Just as there are no more fervent Christians than those recently converted to the faith, there are no more ardent Americans than those whose claim to citizenship begins with them or their parents. We want so desperately to be part of this great, huge, crazy country. Unlike some whose roots go back generations, we understand what a blessing it is to live beneath the stars and stripes. We also know that a price must be paid for the blessing, and that sometimes it's high. Partly, the cost is in leaving behind everything we once were. Sometimes, however, there is a more painful price inflicted, as I well know.

I served in Vietnam.

I was under fire. I killed the enemy.

And I was a prisoner of war.

That was where I ate soup with rotting fish heads.

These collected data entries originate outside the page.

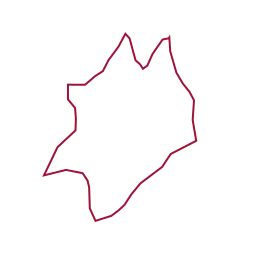 SVG path tracing the border of Riga, rotated 105°
{"feature_id": "LVA-1094", "entity_name": "Riga", "entity_type": "Republican City", "adm_level": 1, "iso_a3": "LVA", "parent_name": "Latvia", "parent_adm1": "", "projection": "robinson", "projection_center": [24.094, 56.981], "detail": "fine", "context": "isolated", "style": "outline", "palette": "rose", "viewbox_px": 256, "rotation_deg": 105, "n_neighbors": 0, "source": "natural_earth", "source_scale": "10m", "svg_char_len": 710}
<svg xmlns="http://www.w3.org/2000/svg" viewBox="0 0 256 256"><g transform="rotate(105 128 128)"><path d="M29.9,111.5L42.9,107.1L62.0,95.6L71.0,86.4L77.3,77.8L84.2,71.4L103.5,67.6L122.7,58.8L142.0,80.0L147.3,81.8L156.7,84.9L178.3,101.7L191.0,107.5L203.2,111.5L209.9,115.7L217.2,121.4L226.1,135.4L215.5,144.1L195.3,150.2L189.3,153.4L183.4,160.1L184.5,177.0L195.5,196.9L164.7,191.1L143.9,178.1L132.6,180.7L122.4,184.3L118.2,190.1L115.9,193.4L110.3,194.9L101.7,197.2L99.4,188.5L97.3,180.6L86.4,173.2L79.6,167.0L67.5,164.4L52.1,158.3L37.7,154.9L41.0,149.7L60.7,138.2L63.4,132.8L66.9,128.9L62.8,125.5L50.3,123.5L43.6,121.1L33.6,117.5L30.8,111.8L29.9,111.5Z" fill="none" stroke="#9f1239" stroke-width="2"/></g></svg>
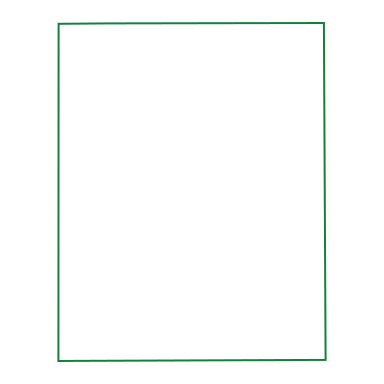 outline of Wichita, Kansas, United States of America
{"feature_id": "52423323B71882336368987", "entity_name": "Wichita", "entity_type": "district", "adm_level": 2, "iso_a3": "USA", "parent_name": "United States of America", "parent_adm1": "Kansas", "projection": "mercator", "projection_center": [-101.426, 38.482], "detail": "fine", "context": "isolated", "style": "outline", "palette": "green", "viewbox_px": 384, "rotation_deg": 0, "n_neighbors": 0, "source": "geoboundaries", "source_scale": "gbopen_adm2", "svg_char_len": 203}
<svg xmlns="http://www.w3.org/2000/svg" viewBox="0 0 384 384"><path d="M58.6,23.8L58.4,361.0L73.6,360.9L325.6,359.9L323.9,23.0L108.6,23.4L58.6,23.8Z" fill="none" stroke="#15803d" stroke-width="2"/></svg>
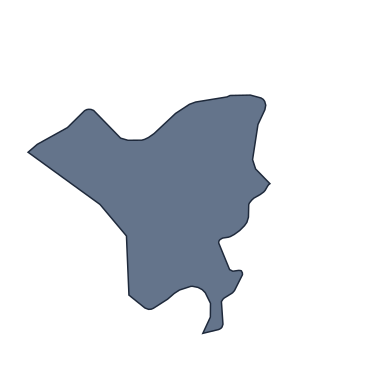 SVG path tracing the border of Greenwich, rotated 235°
{"feature_id": "GBR-2068", "entity_name": "Greenwich", "entity_type": "London Borough (royal)", "adm_level": 1, "iso_a3": "GBR", "parent_name": "United Kingdom", "parent_adm1": "", "projection": "orthographic", "projection_center": [0.032, 51.463], "detail": "fine", "context": "isolated", "style": "filled", "palette": "slate", "viewbox_px": 384, "rotation_deg": 235, "n_neighbors": 0, "source": "natural_earth", "source_scale": "10m", "svg_char_len": 1225}
<svg xmlns="http://www.w3.org/2000/svg" viewBox="0 0 384 384"><g transform="rotate(235 192 192)"><path d="M101.9,145.1L106.1,144.4L110.4,142.2L114.4,138.4L115.4,136.9L118.9,125.5L119.1,119.2L118.2,110.6L118.9,93.7L119.4,91.4L120.8,89.1L124.0,86.9L143.7,81.2L193.6,113.1L234.6,109.5L277.7,94.6L318.6,80.5L319.8,92.6L316.2,126.9L320.2,150.6L319.9,152.9L319.2,154.5L317.6,156.6L315.2,158.2L277.1,164.4L271.1,169.2L263.3,180.5L262.3,183.4L261.6,187.6L261.6,194.3L265.8,223.6L265.3,240.2L263.6,246.6L249.8,275.2L249.2,278.6L237.9,295.4L229.4,302.5L226.9,303.5L224.5,303.5L220.8,302.2L217.6,298.9L209.4,284.7L183.8,260.2L174.4,257.3L154.1,260.6L154.1,260.0L154.0,258.8L153.5,257.4L151.4,252.9L150.9,250.8L150.8,246.5L151.5,239.2L151.1,236.3L150.1,232.8L149.2,231.3L139.0,223.8L135.7,219.6L134.3,215.7L133.1,208.9L133.0,202.3L133.5,197.9L134.1,195.9L136.5,191.1L136.8,190.0L136.9,187.2L136.3,185.9L135.7,185.2L134.8,184.6L106.9,178.3L103.7,180.0L101.0,185.3L99.8,186.7L99.1,187.2L96.9,186.9L95.3,185.9L86.9,170.3L86.2,167.5L86.2,166.2L86.7,157.6L86.4,155.7L85.3,153.2L65.9,141.5L64.2,139.2L63.8,137.9L63.8,136.4L64.1,134.8L70.0,119.8L79.0,135.3L90.2,143.3L101.9,145.1Z" fill="#64748b" stroke="#1e293b" stroke-width="1.5"/></g></svg>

That was part of the price I paid.

Now, thinking about the impossible cellar beneath our new house, remembering the smells of the prison camp that had wafted out of the darkness at the bottom of those stairs, I began to wonder if I was still paying the price. I had come home sixteen years ago—gaunt, half my teeth rotten. I'd been starved and tortured but not broken. There had been nightmares for years, but I hadn't needed therapy. I had come through all right, as had many of the guys in those North Vietnamese hell holes. Badly bent, scarred, splintered—but, damn it, not broken. Somewhere, I had lost my Catholicism, but that had seemed a negligible loss at the time. Year by year, I had put the experience behind me. Part of the price. Part of what we pay for being where we are. Forget it. Over. Done. And it
had
seemed behind me. Until now. The cellar could not be real, which meant I must be having vivid hallucinations. Could it be that, after so long a time, the fiercely repressed emotional trauma of imprisonment and torture were working profound changes in me, that I had been ignoring the problem rather than dealing with it, and that now it was going to drive me mad?